What to produce: Could you update the stretch from the start of the records through the line containing "Tour en bicicleta" by putting "en este enlace" in place of "aquí" and leaving everything else as it is? Return only those lines.

Information given:
******************************

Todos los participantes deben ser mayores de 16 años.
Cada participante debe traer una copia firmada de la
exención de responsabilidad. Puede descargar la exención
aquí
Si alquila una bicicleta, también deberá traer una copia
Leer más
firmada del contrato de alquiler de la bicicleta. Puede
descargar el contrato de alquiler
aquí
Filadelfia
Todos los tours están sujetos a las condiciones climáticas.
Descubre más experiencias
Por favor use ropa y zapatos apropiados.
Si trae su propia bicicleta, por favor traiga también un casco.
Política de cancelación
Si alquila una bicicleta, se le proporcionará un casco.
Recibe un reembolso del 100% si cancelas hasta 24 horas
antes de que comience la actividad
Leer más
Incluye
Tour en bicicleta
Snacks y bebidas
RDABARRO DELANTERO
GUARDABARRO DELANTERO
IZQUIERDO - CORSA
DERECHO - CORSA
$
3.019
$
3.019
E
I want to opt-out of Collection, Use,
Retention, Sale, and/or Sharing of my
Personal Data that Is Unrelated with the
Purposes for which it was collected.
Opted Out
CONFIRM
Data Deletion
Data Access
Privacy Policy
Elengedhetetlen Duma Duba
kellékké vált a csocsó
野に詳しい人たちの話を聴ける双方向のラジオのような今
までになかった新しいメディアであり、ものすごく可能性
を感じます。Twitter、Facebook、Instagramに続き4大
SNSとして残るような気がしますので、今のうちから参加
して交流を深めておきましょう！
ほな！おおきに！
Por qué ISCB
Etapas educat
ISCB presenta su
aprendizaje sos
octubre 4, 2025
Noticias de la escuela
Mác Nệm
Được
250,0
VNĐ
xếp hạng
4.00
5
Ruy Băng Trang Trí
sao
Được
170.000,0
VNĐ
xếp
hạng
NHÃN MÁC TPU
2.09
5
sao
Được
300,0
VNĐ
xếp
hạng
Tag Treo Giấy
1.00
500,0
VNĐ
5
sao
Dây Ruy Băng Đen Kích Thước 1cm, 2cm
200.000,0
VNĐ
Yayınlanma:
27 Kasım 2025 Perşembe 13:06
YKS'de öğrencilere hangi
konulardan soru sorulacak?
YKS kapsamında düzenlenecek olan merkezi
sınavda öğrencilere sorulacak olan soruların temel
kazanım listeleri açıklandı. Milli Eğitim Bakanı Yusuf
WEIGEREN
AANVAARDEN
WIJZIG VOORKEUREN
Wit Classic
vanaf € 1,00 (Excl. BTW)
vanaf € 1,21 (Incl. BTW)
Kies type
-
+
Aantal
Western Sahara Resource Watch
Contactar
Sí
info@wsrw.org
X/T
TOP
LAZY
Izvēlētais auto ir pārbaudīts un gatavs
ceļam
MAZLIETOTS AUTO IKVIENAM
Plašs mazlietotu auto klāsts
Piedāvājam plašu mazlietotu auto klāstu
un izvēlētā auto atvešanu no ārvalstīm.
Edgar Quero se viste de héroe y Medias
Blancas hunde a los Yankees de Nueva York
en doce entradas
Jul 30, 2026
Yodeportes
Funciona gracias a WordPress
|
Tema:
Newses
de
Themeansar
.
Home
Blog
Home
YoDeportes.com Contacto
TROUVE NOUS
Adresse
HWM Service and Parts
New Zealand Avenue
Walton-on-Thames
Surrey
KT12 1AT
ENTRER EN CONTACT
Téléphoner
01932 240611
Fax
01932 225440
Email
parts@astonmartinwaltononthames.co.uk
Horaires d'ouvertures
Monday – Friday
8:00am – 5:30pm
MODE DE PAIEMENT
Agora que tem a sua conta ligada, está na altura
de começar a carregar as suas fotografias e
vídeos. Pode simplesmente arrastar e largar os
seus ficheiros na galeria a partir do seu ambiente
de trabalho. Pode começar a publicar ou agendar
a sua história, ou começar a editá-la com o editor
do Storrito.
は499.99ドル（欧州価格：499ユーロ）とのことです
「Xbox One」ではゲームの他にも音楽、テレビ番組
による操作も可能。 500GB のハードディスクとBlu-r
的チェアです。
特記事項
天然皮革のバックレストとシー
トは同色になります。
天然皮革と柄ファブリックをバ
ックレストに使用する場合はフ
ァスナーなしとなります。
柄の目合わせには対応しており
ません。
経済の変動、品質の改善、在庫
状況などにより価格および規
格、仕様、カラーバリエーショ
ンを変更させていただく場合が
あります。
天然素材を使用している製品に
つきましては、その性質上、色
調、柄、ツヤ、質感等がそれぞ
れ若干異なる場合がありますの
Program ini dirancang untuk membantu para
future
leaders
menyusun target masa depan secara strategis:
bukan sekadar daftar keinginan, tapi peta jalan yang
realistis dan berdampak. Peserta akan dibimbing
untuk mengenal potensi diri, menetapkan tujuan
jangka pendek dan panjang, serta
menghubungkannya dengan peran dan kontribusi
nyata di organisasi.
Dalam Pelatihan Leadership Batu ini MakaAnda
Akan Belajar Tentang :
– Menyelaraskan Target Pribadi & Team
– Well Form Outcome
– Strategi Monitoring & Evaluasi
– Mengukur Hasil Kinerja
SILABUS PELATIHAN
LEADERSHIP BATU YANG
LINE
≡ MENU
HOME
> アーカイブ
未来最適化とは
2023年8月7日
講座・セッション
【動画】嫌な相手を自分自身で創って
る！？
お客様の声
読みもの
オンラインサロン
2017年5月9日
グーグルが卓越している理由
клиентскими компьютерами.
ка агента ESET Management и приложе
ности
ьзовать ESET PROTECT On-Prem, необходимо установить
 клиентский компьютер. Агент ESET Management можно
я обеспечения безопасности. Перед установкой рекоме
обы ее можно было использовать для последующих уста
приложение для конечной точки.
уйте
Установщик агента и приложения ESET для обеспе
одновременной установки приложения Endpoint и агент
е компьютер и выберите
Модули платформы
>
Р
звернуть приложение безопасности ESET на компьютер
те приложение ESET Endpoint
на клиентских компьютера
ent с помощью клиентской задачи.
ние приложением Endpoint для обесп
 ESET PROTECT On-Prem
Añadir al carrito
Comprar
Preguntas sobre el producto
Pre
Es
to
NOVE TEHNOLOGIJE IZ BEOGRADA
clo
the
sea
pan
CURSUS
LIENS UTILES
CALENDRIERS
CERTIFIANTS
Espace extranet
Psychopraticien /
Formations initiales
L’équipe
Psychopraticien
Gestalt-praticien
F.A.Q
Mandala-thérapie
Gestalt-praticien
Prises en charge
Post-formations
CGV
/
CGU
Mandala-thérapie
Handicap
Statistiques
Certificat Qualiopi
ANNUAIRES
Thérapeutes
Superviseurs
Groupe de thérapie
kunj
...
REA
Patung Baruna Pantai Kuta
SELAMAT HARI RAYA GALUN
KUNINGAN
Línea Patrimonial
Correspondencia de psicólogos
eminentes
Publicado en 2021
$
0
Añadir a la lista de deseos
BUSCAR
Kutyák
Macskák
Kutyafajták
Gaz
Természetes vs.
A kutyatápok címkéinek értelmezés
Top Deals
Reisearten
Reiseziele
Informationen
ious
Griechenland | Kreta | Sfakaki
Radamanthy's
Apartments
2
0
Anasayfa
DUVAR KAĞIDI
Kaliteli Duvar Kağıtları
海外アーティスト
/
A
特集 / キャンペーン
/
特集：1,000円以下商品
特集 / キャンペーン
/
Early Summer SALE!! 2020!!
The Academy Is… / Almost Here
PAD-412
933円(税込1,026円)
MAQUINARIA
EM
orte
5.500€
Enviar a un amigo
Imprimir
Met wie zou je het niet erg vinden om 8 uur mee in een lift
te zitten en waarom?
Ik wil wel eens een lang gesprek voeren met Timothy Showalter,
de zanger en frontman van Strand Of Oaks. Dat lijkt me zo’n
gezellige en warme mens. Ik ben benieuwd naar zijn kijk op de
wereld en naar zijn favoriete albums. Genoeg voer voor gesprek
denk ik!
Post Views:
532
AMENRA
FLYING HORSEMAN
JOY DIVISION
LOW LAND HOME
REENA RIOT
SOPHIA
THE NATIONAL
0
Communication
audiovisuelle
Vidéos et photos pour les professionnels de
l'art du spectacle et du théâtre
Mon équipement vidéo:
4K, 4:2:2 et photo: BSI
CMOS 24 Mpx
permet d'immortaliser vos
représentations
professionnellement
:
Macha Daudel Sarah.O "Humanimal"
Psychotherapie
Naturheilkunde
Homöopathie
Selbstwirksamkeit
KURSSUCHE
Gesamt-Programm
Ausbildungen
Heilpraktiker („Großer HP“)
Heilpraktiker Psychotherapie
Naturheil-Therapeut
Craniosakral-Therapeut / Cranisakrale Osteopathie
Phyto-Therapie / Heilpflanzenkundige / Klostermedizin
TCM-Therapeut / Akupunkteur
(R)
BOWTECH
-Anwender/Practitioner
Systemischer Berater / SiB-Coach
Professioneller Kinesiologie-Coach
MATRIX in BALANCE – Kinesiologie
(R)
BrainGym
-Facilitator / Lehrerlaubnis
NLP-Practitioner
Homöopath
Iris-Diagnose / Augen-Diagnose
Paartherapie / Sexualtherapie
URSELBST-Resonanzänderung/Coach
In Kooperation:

******************************

Problem solution:
Todos los participantes deben ser mayores de 16 años.
Cada participante debe traer una copia firmada de la
exención de responsabilidad. Puede descargar la exención
en este enlace
Si alquila una bicicleta, también deberá traer una copia
Leer más
firmada del contrato de alquiler de la bicicleta. Puede
descargar el contrato de alquiler
en este enlace
Filadelfia
Todos los tours están sujetos a las condiciones climáticas.
Descubre más experiencias
Por favor use ropa y zapatos apropiados.
Si trae su propia bicicleta, por favor traiga también un casco.
Política de cancelación
Si alquila una bicicleta, se le proporcionará un casco.
Recibe un reembolso del 100% si cancelas hasta 24 horas
antes de que comience la actividad
Leer más
Incluye
Tour en bicicleta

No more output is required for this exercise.